9. Enroll racehorses with Standardbred Canada or the US Trotting Association’s “Full Circle” programs, in which former owners will be contacted if the horse ever needs a home later in life. Be aware that Full Circle is not a horse rescue and does not provide homes for retired horses; its purpose is to reconnect retired Standardbreds with people who cared for them earlier in life, who would be willing to take them back to live out their lives peacefully. (Alborano personally calls owners, trainers, breeders and others who may be willing to help or adopt a Standardbred they once worked with or owned. She checks out horses’ freeze brands to find out who in their past may be able to offer them a simple, lifetime home.)

10. Encourage a culture of responsibility in racing, which helps create a better image and future for the sport. Support initiatives such as “1% for the horse”, in which 1% of a horse’s sale price as a yearling would be retained at the time of the yearling sale, to be held in trust and put toward the costs of the horse’s eventual retirement. Alborano says she would like to see such a program become standard across the industry.

11. Share information (via social media but also by word of mouth) about horses needing homes, or if you have a horse who will need a new home after racing.

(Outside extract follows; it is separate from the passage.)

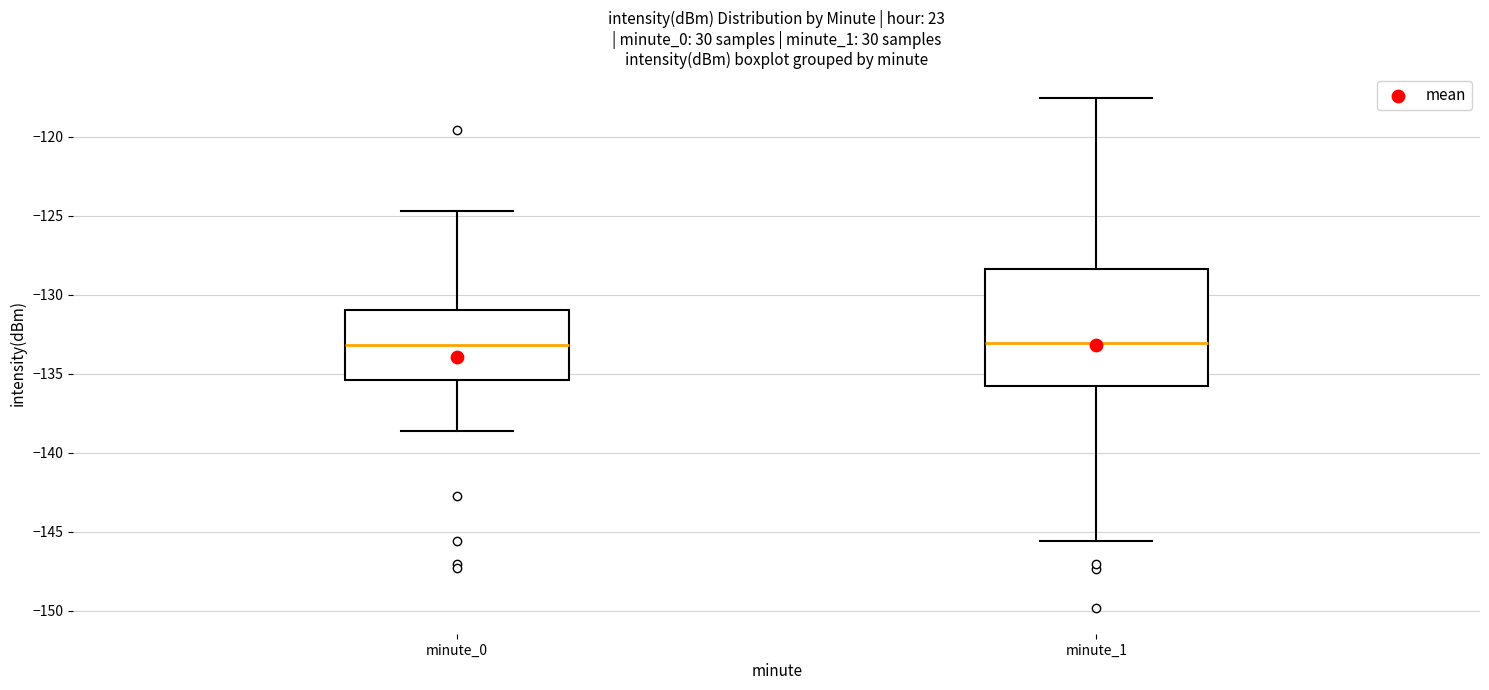

Where is the lower edge of the box for minute_1 on the y-axis? The values are not printed on the chart, so give them approximately, as read against the axis.

-136.0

It’s always better to find a new owner directly than to turn to rescue organizations to manage crisis situations.

12. Understand that while not everyone in the industry may see value in rescuing a particular horse from “kill pen” auction or other disturbing circumstances, there is always value—to the animal spared from further suffering and an undignified death, and to the public image of harness racing, which is damaged whenever a racehorse, especially one with significant lifetime earnings or accomplishments, is discarded.

Dina Alborano’s name may be familiar to readers who have followed the story of Killean Cut Kid on social media or in Harness Racing Update. Controversy surrounded Killean Cut Kid because of allegations that the horse had been humanely euthanized in Ohio, when in fact, rescuers and donors saved the badly-injured pacer from export to Mexico for slaughter. Alborano led the fundraising effort and hands-on care of the gelding, who she says is doing well and now in the care of well-known veterinarian Dr. Patty Hogan.

Interviewing Robert Colette, Jenn Baxter, and Chuck and Devin O’Connor at Truro Raceway this month, it was refreshing to hear about their efforts to find appropriate new owners for their 14-year-old geldings Bagel Man, Intrepidus, and Sharon The Moment. (Check out the December TROT Magazine to hear their stories.) These three pacers will be honoured with a special retirement event this Sunday, December 17, at Truro Raceway. A partridge in a pear tree may be festive, but a retired Standardbred in a forever home seems more in line with the true spirit of Christmas.